Apple and Steve Jobs make a fetish of design. Their industrial design tradition stresses beauty and function, especially for casual users and folks who just "want it to work" like my 80-year-old dad. Kudos.
Apple's new iPhone 4 is a triumph of design over function. Its slender glass and stainless-steel case has wowed reviewers and fans from the beginning. It's sleek and chic and oh-so-unique.
Apparently it doesn't work very well, too. The new iPhone dropped communications during Apple's World-Wide Developer's Conference, frustrating even demo-god Mr. Jobs. The problem was blamed on too many wireless signals in the room.

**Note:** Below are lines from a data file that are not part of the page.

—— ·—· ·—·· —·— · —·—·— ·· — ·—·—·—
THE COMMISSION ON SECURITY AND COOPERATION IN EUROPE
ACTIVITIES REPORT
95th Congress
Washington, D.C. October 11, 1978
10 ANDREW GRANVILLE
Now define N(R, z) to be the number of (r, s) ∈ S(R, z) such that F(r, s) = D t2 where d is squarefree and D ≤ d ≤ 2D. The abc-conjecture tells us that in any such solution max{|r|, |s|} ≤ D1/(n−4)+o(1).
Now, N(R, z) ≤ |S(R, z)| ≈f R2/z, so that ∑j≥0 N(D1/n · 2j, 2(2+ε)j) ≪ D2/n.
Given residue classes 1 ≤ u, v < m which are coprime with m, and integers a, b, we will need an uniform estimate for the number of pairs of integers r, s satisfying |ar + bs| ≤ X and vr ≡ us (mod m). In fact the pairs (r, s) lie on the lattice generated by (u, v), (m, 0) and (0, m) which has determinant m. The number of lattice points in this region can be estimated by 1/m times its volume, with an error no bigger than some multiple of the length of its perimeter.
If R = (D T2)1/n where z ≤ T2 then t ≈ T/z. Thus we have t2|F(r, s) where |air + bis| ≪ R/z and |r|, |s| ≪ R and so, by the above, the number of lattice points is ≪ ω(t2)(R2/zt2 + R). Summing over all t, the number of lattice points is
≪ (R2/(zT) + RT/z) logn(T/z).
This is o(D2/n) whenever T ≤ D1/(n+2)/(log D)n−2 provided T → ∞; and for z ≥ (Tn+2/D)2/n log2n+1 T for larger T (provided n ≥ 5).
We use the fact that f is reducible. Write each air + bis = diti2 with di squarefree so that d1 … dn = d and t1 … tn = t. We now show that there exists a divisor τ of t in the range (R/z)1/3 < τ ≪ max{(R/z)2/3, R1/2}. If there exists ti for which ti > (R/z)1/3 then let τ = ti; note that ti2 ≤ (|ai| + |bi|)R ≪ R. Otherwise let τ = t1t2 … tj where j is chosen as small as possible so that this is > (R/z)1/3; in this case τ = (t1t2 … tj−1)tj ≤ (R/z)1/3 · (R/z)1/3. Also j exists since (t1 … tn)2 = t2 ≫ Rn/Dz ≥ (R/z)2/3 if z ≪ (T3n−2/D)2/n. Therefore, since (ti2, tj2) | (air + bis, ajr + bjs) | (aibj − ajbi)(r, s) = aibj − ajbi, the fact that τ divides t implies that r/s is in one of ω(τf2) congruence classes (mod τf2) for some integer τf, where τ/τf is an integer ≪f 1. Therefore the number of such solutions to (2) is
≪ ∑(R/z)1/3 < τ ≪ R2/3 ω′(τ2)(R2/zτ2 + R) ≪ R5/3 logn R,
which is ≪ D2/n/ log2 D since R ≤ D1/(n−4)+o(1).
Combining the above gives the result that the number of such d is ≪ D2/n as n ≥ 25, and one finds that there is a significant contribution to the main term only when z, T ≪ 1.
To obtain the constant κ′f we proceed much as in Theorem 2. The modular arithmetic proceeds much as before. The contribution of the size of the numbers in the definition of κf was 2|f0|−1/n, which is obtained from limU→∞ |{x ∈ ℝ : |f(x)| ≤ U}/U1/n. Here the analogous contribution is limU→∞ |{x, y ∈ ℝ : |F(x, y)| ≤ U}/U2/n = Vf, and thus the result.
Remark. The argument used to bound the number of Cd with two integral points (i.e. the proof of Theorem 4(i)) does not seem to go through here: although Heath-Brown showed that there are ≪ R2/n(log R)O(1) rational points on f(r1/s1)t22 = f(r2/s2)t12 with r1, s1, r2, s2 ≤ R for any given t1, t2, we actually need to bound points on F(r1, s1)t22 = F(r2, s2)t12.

Today (24 June) the phone is being shown to lose signal when merely held "incorrectly":
The problem appears to mystify Apple fans and computer geeks alike. How did Apple let this one get by?
The Real Problem
My son showed me the above video. Inspecting the lower-left hand corner of the iPhone 4's case reveals the problem. When held left-handed, the ball of the thumb covers up a small gap in the stainless-steel band that girds the unit. This band is Apple's touted integrated antenna.
I'm a software-and-systems guy, not an electrical engineer, but I messed around with radios as a kid. To anyone who's played with radios, the problem is immediately obvious: touching the gap bridges the antenna.

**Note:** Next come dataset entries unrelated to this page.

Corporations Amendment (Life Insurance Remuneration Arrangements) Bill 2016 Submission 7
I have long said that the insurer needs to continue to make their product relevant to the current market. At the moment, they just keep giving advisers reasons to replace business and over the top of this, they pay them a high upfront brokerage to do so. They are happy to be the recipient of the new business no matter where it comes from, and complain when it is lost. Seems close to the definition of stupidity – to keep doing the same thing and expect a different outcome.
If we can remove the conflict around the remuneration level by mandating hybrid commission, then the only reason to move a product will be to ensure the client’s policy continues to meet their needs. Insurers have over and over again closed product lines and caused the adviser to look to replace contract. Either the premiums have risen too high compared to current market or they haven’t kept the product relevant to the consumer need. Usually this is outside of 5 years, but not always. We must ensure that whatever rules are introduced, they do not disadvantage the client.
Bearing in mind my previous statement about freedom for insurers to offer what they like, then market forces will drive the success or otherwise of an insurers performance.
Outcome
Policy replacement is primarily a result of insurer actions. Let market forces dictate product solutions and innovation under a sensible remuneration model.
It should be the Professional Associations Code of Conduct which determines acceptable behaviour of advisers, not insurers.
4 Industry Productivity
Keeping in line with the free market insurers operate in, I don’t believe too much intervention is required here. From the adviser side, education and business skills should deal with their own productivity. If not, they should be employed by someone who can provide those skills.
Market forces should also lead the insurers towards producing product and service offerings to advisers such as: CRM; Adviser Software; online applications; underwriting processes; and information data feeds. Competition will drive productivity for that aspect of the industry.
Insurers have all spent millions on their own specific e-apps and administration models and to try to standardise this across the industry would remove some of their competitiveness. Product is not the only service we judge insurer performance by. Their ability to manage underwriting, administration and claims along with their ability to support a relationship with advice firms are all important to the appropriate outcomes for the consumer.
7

Antennae have worked like this since they were first invented by Heinrich Herz in 1888. On the new iPhone, the user's hand placement appears to couple what look like two antennae on the case, turning them into a closed circuit. No antenna, no radio signal, and the stylish, sexy iPhone 4 becomes a smaller, less-capable iSlab.
Fixing the Design
If bought already, put a piece of Scotch Tape over the antenna gaps on the case. Wait for someone to make a silicon rubber band that covers the iPhone's antenna/edge. It'll probably retail for $17.95.
Test with people who hold the product in alternate hands.
Put an electrical engineer who has radio experience on the product design team. Steve should be sure his engineer can say "no", then he should listen to him.
- Steve Jobs has problems demonstrating the iPhone at WWDC, June 2010, BusinessInsider
- Beautiful and sleek iPhone 4 impresses the design world, The Design Blog
- Radio Antenna (Wikipaedia)
- Cloud City (Wookieepedia)
30 June 2010 - Apple reportedly is hiring antenna engineers.
2 July 2010 - Apple Admits iPhone 4 Signal Issue, Blames it on Incorrect Signal Display. But Will Software Fix It?
14 July 2010 - Wall Street Journal reports Apple's engineers knew of the problem a year ago, but Steve Jobs forced the design.
14 January 2011 - Computerworld says Apple has redesigned the antenna for Verizon's upcoming roll-out of iPhone service.
9 February 2011 - Geek.com reports the newly redesigned antenna on the iPhone 4 suffers from "death grip" too.